Playing with reality


LECS president Dom Dabish and vice president Ivan Gappy try on the new Oculus Rift.

The League of Engineers and Computer Scientists  (LECS) have something not a lot of colleges get to experience – virtual reality.

It’s called the Oculus Rift, a headgear that submerges your eyes into a simulated state of reality.

The virtual reality technology that exists today is similar to a simple version of a video game but includes more eye and head movement rather than button mashing.

A user can “look around” in real time, while moving his or her head up,  down, and around. When using a simulated space application, for example, if the user looks up he or she will be able to see the stars as realistically as star gazing on a cloud-free night.

“A lot of people aren’t experimenting with this yet — we are among the first,” said LECS President Dom Dabish. “No rules, it’s all brand new.”
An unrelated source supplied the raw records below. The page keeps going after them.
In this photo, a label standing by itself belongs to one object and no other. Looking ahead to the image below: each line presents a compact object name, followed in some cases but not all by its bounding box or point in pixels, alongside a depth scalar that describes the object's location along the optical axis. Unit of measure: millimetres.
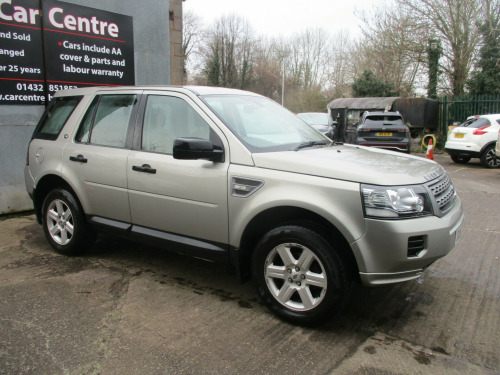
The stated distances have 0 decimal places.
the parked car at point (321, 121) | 15755
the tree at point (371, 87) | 28172
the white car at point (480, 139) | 11836
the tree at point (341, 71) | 40456
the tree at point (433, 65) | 23141
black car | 14106
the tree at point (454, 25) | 21734
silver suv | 2869
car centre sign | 6340
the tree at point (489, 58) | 20469
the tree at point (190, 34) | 50219
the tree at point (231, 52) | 55938
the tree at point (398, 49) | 23656
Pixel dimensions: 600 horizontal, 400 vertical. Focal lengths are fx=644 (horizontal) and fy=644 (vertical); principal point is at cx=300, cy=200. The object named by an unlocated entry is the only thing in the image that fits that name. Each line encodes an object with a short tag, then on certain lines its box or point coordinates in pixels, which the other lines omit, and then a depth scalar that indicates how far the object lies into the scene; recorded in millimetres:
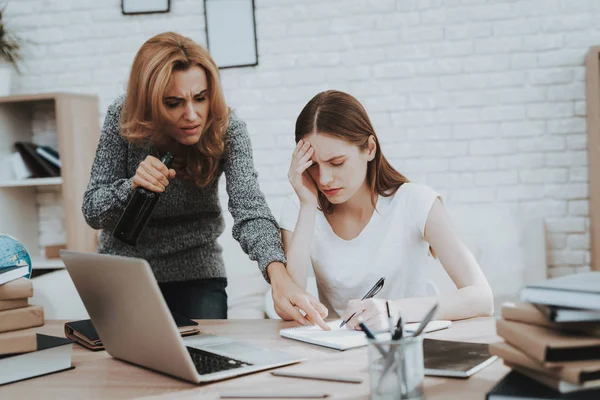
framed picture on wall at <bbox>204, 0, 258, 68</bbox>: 3178
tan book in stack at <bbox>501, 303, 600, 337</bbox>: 786
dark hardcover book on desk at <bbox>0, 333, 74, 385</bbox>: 1067
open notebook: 1174
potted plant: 3184
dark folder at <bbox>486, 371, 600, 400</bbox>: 773
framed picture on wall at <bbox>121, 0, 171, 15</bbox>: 3250
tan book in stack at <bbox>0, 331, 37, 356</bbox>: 1062
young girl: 1715
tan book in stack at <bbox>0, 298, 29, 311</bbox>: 1082
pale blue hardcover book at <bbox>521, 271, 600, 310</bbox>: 769
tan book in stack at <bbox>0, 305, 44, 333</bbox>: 1078
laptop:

With two Oculus Rifts in their possession thanks to the Student Funding Board, the members of LECS are enjoying the virtual interaction and are optimistic about what they can create with this new technology.

“The first thing we want to do is develop,” Dabish said. “We want to use the programs available to make an original application.”

Eventually the LECS hopes to get its hands on Leap Motion input, which tracks finger and hand movements without connecting sensors to the user.

“It’s like you can pick up a Coke and drop it or throw it while watching it happen on the Oculus,” Dabish said.

The LECS is also seeking helpers. It needs students to generate unique and creative uses for virtual reality and people to test it out in action.

“We’re open to anyone joining,” Vice President Ivan Gappy said. “No background in computers required; we value all ideas.”

Playing with the Oculus Rift is fun and new. Some people, though, may be sensitive to the movement and get dizzy.

“Every time I play around with the Oculus, I think to myself how amazing this is,” said LECS member Andrew Alisa.